Write out the rows below word for word, everything from the first one down to the row containing "7:15 AM to 8:30 AM", with both of those included.

[Dataset items]
┏━━
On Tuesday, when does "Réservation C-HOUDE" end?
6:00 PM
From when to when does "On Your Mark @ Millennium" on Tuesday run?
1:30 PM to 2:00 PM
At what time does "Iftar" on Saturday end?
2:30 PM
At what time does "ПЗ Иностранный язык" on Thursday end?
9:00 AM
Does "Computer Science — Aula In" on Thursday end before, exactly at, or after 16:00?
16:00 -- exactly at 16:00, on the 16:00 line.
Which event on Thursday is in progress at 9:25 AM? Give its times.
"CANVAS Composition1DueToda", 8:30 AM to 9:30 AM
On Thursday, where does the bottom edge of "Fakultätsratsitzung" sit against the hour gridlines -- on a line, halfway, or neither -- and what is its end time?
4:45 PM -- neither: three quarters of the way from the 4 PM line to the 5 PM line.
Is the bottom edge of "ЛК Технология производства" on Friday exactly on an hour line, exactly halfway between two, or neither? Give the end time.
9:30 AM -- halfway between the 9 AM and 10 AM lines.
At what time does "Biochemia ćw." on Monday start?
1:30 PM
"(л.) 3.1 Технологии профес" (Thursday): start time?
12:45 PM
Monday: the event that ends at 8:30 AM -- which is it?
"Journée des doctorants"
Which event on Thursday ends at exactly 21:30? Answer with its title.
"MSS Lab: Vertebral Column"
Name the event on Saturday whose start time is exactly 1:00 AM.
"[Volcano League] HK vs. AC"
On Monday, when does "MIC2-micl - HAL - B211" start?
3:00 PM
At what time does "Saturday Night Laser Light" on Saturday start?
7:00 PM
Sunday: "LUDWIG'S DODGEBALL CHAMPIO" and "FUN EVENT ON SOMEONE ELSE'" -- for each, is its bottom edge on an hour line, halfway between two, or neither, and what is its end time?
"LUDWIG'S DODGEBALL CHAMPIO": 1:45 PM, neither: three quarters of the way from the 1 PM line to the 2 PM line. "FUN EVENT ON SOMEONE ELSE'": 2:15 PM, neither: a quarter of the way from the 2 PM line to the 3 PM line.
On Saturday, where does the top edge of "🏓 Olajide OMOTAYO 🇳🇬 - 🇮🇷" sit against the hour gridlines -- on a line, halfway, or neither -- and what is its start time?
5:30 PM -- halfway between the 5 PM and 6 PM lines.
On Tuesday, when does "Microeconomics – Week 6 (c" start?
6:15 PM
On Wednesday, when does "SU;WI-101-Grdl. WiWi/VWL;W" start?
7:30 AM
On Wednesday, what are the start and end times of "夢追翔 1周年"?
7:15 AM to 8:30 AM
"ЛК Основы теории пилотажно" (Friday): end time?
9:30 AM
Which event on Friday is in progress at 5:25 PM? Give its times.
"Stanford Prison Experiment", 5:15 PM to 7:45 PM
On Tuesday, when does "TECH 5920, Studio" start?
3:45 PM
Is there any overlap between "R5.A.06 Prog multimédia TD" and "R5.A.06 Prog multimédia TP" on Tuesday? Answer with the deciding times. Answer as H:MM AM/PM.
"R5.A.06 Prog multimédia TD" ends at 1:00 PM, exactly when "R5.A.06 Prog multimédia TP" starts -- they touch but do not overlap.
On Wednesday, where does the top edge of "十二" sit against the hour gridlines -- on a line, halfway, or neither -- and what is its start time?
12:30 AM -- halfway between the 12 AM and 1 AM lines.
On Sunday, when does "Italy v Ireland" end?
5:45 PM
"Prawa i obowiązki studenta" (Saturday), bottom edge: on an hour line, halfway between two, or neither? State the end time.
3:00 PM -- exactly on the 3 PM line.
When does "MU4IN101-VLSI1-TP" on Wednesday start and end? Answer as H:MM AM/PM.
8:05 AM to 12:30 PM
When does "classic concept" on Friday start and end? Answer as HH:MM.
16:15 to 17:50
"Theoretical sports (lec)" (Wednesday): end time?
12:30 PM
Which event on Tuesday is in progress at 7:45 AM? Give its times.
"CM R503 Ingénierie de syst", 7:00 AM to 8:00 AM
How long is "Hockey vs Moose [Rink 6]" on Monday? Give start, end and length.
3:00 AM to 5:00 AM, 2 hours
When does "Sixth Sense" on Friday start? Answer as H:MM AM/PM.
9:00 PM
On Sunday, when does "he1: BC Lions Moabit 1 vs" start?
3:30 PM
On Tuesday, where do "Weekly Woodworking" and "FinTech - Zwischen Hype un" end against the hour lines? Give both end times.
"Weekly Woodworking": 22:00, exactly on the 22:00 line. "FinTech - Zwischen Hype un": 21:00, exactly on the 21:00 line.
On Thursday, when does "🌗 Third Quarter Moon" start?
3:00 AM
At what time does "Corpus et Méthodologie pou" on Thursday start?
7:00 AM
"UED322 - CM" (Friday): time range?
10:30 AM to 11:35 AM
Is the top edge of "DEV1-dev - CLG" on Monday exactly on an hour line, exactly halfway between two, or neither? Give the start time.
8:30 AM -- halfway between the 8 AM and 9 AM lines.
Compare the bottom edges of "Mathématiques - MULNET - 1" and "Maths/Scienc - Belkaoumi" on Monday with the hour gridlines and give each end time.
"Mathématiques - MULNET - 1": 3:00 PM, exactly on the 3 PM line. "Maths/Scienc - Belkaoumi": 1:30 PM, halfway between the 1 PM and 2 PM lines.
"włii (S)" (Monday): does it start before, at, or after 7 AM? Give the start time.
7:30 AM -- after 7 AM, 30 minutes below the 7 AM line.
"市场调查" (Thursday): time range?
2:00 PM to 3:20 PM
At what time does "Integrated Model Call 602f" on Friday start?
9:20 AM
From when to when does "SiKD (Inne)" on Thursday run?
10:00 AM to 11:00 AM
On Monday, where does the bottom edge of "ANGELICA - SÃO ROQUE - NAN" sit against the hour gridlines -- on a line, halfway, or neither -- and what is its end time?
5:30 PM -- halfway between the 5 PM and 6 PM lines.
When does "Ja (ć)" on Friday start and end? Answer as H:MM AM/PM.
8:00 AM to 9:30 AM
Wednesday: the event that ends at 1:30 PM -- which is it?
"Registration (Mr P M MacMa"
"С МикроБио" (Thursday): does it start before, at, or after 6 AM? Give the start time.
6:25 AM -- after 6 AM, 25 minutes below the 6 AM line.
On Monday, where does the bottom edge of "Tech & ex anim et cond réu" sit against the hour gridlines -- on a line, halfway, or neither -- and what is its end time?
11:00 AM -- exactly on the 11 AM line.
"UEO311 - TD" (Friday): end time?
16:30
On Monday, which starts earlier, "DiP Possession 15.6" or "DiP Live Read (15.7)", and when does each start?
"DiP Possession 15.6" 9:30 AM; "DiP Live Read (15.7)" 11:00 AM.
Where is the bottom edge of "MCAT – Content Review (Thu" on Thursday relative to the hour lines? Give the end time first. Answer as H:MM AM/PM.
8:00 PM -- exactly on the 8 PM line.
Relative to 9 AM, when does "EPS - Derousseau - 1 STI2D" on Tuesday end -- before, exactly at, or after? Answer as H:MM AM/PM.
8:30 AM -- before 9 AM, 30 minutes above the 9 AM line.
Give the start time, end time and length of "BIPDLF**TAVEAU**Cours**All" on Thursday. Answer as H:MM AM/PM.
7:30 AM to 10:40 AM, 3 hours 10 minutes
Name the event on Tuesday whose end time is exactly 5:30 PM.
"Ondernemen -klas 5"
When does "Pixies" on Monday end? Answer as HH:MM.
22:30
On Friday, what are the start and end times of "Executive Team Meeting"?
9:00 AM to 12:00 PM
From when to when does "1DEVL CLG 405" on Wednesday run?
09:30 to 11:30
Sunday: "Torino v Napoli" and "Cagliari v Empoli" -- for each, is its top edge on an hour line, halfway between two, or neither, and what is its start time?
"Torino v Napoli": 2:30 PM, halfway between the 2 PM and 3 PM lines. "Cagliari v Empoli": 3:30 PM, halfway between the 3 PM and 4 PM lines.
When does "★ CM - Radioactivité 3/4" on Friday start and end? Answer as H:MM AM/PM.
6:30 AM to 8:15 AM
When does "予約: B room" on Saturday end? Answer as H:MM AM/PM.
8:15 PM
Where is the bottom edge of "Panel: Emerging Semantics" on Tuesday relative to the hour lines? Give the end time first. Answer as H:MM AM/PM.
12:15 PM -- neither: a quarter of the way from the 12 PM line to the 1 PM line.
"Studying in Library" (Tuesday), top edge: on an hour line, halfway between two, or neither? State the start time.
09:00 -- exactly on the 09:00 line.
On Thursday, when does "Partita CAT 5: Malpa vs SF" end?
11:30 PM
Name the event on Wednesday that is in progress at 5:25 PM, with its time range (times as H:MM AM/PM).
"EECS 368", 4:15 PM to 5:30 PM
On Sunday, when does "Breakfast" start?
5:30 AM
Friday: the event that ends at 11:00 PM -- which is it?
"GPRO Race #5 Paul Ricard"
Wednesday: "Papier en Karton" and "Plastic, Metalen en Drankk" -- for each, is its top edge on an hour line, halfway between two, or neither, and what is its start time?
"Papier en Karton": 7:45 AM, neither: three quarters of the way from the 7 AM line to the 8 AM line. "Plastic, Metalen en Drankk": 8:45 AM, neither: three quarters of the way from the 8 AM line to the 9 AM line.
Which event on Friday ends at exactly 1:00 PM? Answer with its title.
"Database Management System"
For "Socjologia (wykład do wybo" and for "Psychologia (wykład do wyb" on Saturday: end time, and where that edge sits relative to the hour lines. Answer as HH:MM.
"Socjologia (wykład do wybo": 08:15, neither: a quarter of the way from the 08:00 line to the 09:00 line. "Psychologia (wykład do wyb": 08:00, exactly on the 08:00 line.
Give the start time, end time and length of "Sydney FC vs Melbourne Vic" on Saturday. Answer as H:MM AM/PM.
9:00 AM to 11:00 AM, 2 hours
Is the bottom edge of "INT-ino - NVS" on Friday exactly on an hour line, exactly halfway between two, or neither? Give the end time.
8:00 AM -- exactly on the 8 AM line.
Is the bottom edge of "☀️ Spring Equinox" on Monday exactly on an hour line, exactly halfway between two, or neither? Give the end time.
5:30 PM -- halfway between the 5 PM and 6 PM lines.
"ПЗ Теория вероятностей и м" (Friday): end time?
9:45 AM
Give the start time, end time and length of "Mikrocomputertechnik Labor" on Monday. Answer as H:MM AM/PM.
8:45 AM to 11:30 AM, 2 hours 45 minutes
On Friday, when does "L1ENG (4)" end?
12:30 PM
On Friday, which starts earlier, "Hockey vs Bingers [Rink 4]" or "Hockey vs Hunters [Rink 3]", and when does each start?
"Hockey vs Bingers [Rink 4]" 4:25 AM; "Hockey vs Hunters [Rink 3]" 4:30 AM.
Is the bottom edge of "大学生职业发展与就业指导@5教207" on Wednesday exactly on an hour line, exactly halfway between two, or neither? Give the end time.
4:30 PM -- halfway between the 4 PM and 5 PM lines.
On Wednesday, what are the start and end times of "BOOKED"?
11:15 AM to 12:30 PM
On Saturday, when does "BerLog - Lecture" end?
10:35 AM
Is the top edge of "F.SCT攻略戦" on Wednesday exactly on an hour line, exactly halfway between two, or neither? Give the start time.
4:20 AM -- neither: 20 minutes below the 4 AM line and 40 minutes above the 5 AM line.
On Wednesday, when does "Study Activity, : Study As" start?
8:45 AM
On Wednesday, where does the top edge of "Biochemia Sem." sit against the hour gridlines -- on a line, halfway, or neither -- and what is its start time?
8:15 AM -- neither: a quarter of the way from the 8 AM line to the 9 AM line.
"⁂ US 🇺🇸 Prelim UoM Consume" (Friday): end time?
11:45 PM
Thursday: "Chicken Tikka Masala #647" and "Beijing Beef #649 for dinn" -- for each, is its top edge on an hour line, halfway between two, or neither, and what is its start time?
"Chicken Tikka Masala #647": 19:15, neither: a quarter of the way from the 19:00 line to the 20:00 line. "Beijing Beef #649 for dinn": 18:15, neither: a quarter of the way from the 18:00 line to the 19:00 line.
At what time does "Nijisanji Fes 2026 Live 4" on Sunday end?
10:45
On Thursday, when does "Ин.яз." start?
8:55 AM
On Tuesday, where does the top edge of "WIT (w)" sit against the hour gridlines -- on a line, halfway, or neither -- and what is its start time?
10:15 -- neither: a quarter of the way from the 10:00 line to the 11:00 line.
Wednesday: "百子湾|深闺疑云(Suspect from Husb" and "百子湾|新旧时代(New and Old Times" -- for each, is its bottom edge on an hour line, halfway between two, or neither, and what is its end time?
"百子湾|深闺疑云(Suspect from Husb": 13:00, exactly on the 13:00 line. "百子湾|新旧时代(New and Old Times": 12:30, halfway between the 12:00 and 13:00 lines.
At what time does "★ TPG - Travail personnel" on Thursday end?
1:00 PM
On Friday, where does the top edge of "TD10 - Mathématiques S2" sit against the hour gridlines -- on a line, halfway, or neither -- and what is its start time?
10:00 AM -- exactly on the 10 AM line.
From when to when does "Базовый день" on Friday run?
┗━━
» Problem solution
On Tuesday, when does "Réservation C-HOUDE" end?
6:00 PM
From when to when does "On Your Mark @ Millennium" on Tuesday run?
1:30 PM to 2:00 PM
At what time does "Iftar" on Saturday end?
2:30 PM
At what time does "ПЗ Иностранный язык" on Thursday end?
9:00 AM
Does "Computer Science — Aula In" on Thursday end before, exactly at, or after 16:00?
16:00 -- exactly at 16:00, on the 16:00 line.
Which event on Thursday is in progress at 9:25 AM? Give its times.
"CANVAS Composition1DueToda", 8:30 AM to 9:30 AM
On Thursday, where does the bottom edge of "Fakultätsratsitzung" sit against the hour gridlines -- on a line, halfway, or neither -- and what is its end time?
4:45 PM -- neither: three quarters of the way from the 4 PM line to the 5 PM line.
Is the bottom edge of "ЛК Технология производства" on Friday exactly on an hour line, exactly halfway between two, or neither? Give the end time.
9:30 AM -- halfway between the 9 AM and 10 AM lines.
At what time does "Biochemia ćw." on Monday start?
1:30 PM
"(л.) 3.1 Технологии профес" (Thursday): start time?
12:45 PM
Monday: the event that ends at 8:30 AM -- which is it?
"Journée des doctorants"
Which event on Thursday ends at exactly 21:30? Answer with its title.
"MSS Lab: Vertebral Column"
Name the event on Saturday whose start time is exactly 1:00 AM.
"[Volcano League] HK vs. AC"
On Monday, when does "MIC2-micl - HAL - B211" start?
3:00 PM
At what time does "Saturday Night Laser Light" on Saturday start?
7:00 PM
Sunday: "LUDWIG'S DODGEBALL CHAMPIO" and "FUN EVENT ON SOMEONE ELSE'" -- for each, is its bottom edge on an hour line, halfway between two, or neither, and what is its end time?
"LUDWIG'S DODGEBALL CHAMPIO": 1:45 PM, neither: three quarters of the way from the 1 PM line to the 2 PM line. "FUN EVENT ON SOMEONE ELSE'": 2:15 PM, neither: a quarter of the way from the 2 PM line to the 3 PM line.
On Saturday, where does the top edge of "🏓 Olajide OMOTAYO 🇳🇬 - 🇮🇷" sit against the hour gridlines -- on a line, halfway, or neither -- and what is its start time?
5:30 PM -- halfway between the 5 PM and 6 PM lines.
On Tuesday, when does "Microeconomics – Week 6 (c" start?
6:15 PM
On Wednesday, when does "SU;WI-101-Grdl. WiWi/VWL;W" start?
7:30 AM
On Wednesday, what are the start and end times of "夢追翔 1周年"?
7:15 AM to 8:30 AM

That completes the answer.